- PROVIDED PASSAGE -
Content starts

Use the latest nvidia-drivers if you plan to use the latest kernel. You will have less problems.

 *platojones wrote:*   

> [EDIT] I'm running gentoo-sources 2.6.28, btw, not vanilla...that may make a difference or not/[/EDIT]

 

It doesn't make a difference. I use a vanilla linux kernel (though I don't install it using portage) and it works just fine.

----------

## ZeuZ_NG

 *platojones wrote:*   

> What version are you running...the 180.16 version runs perfectly for me now.
> 
> [EDIT] I'm running gentoo-sources 2.6.28, btw, not vanilla...that may make a difference or not/[/EDIT]

 

As you can see, I'm using 177.82 (viewable through the attached log)

The last one in ~x86 as of my last sync...

----------

## i92guboj

Then you might need to use an even newer version. The devnull overlay (available via layman) has some ebuilds for newer releases.

----------

## platojones

 *ZeuZ_NG wrote:*   

>  *platojones wrote:*   What version are you running...the 180.16 version runs perfectly for me now.

Content ends

- SUPPLIED ENTRIES -
Content starts

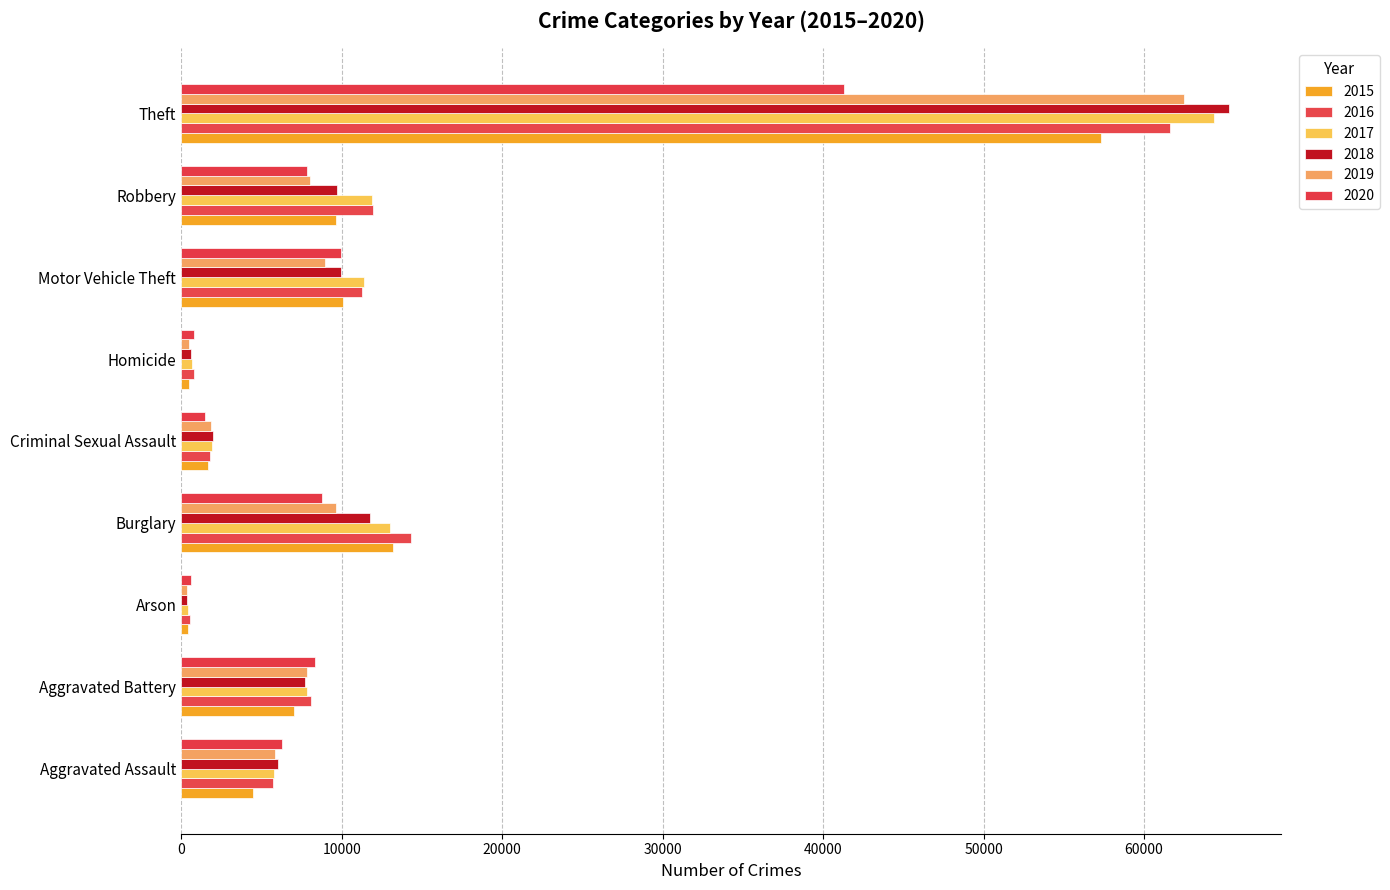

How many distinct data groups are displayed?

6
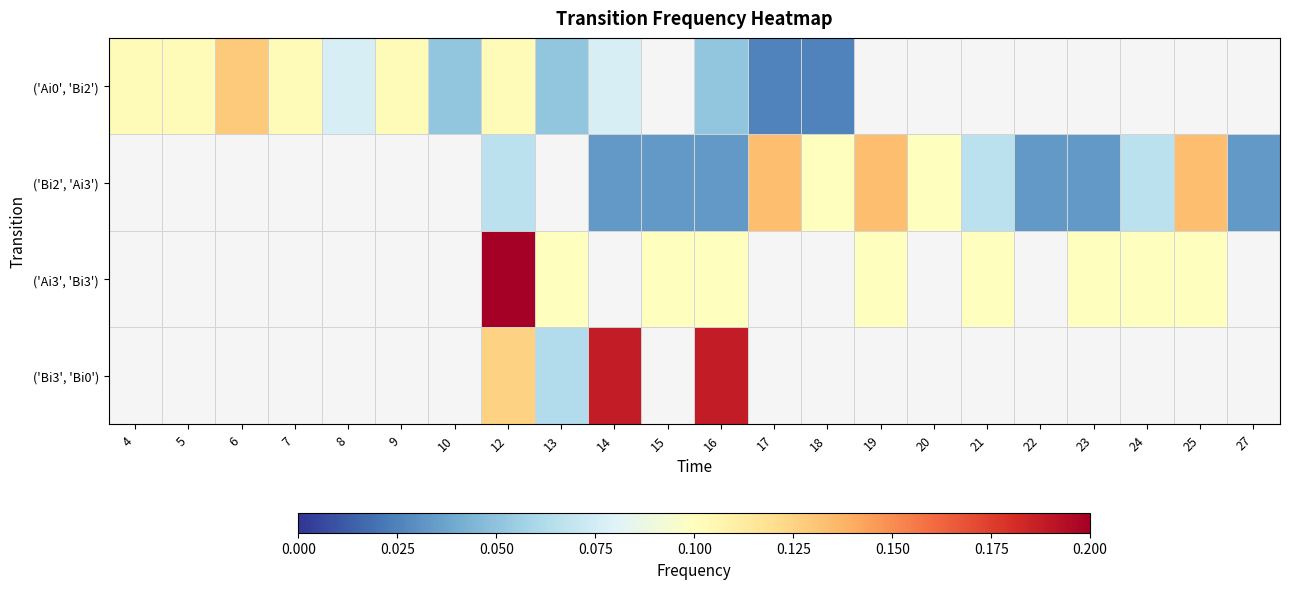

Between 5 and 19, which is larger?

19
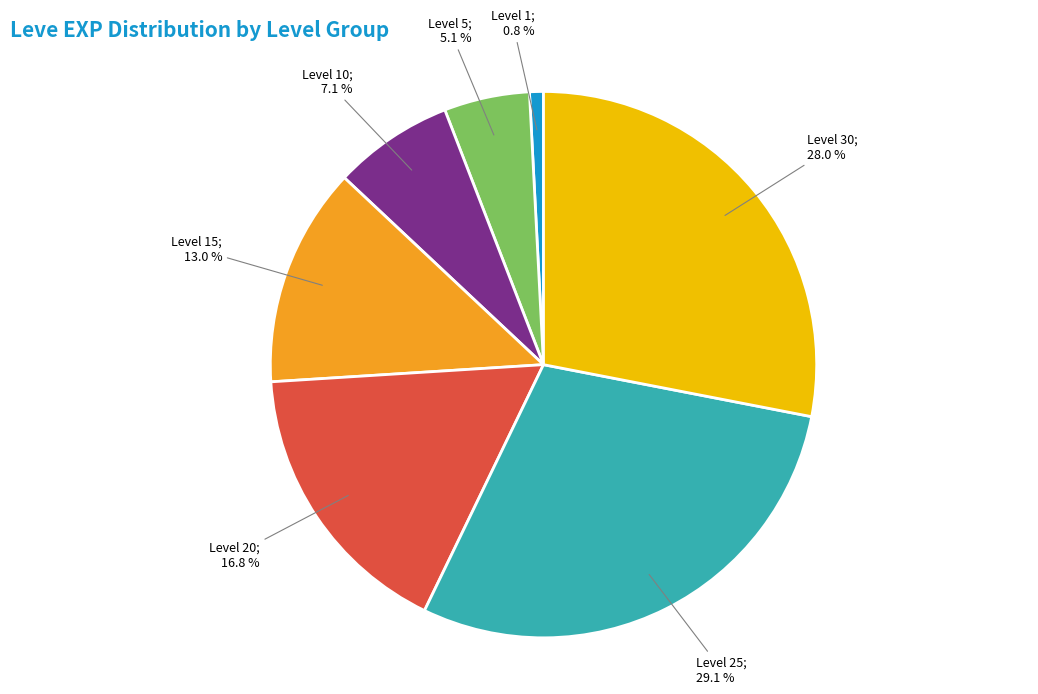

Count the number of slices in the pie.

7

Content ends
Content starts

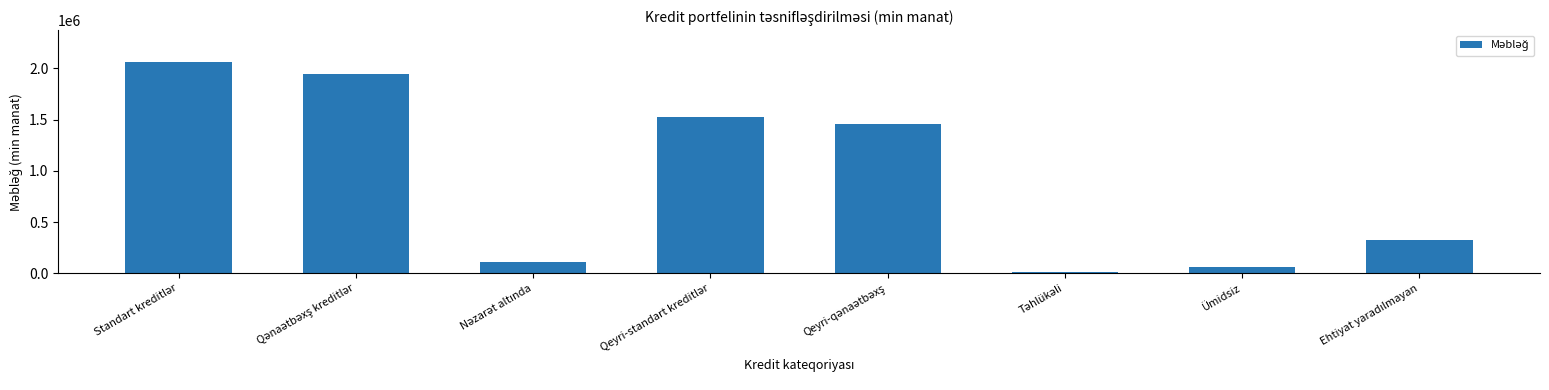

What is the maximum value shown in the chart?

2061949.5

Content ends
Content starts

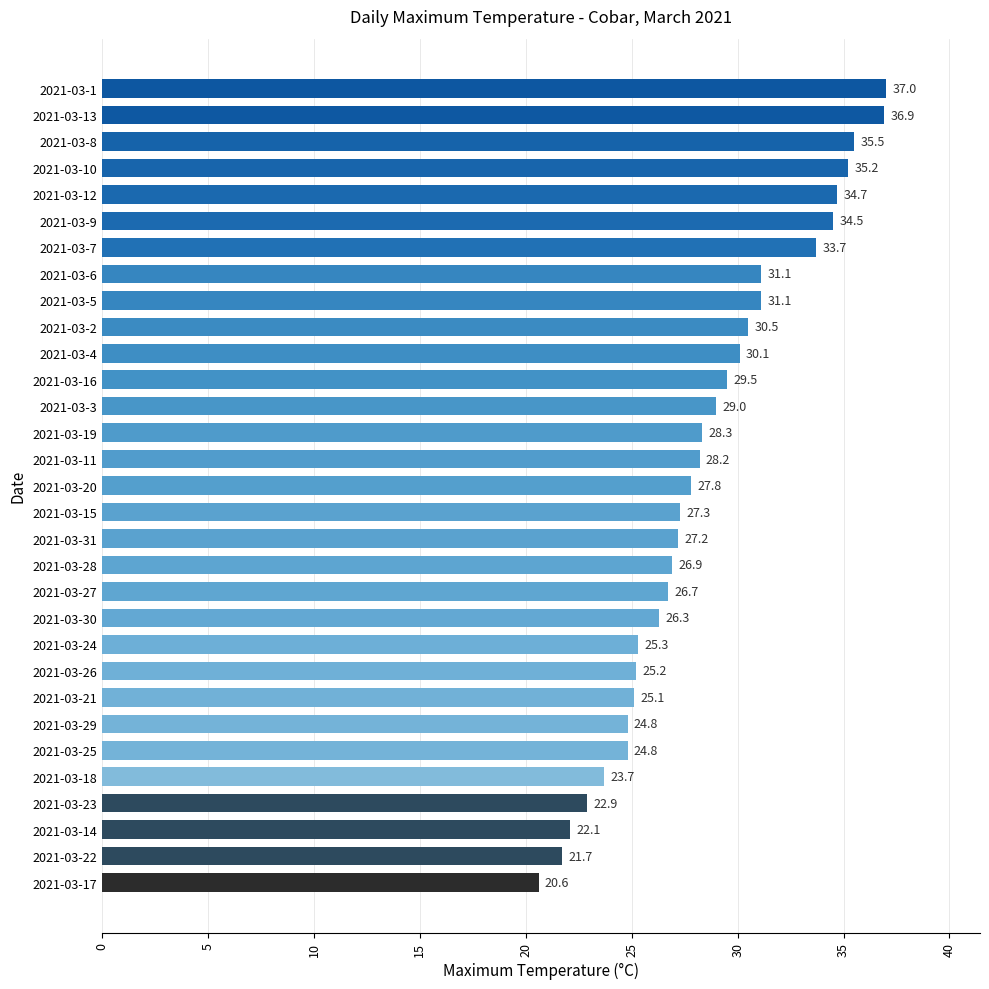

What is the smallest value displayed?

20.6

Content ends

- LIST OF TASKS -
A. List every forum username that appears in the forum thread about nvidia drivers and the Linux kernel.
B. Write the next part of the forum thread about nvidia drivers and the Linux kernel, starting right after its final line.

- ANSWERS BY TASK -
A. platojones, ZeuZ_NG, i92guboj

B.
> 
> [EDIT] I'm running gentoo-sources 2.6.28, btw, not vanilla...that may make a difference or not/[/EDIT] 
> 
> As you can see, I'm using 177.82 (viewable through the attached log)
> ...

 

Yes, sorry, didn't look...but I suspected, so that's why I asked.  i92guboj is right...you'll have to go with unstable nvidia drivers in order to get it to work.  The latest are available through the berkano overlay.  The are very stable on my box now and work perfectly with 2.6.28.

----------

## ZeuZ_NG

 *platojones wrote:*   

>  *ZeuZ_NG wrote:*    *platojones wrote:*   What version are you running...the 180.16 version runs perfectly for me now.
> 
> [EDIT] I'm running gentoo-sources 2.6.28, btw, not vanilla...that may make a difference or not/[/EDIT] 
> 
> As you can see, I'm using 177.82 (viewable through the attached log)
> ...

 

Thanks for the heads up, Ok, so I'll try to grab them with layman, how do I specify the overlay I'm willing to use with layman? I tend to let it choose...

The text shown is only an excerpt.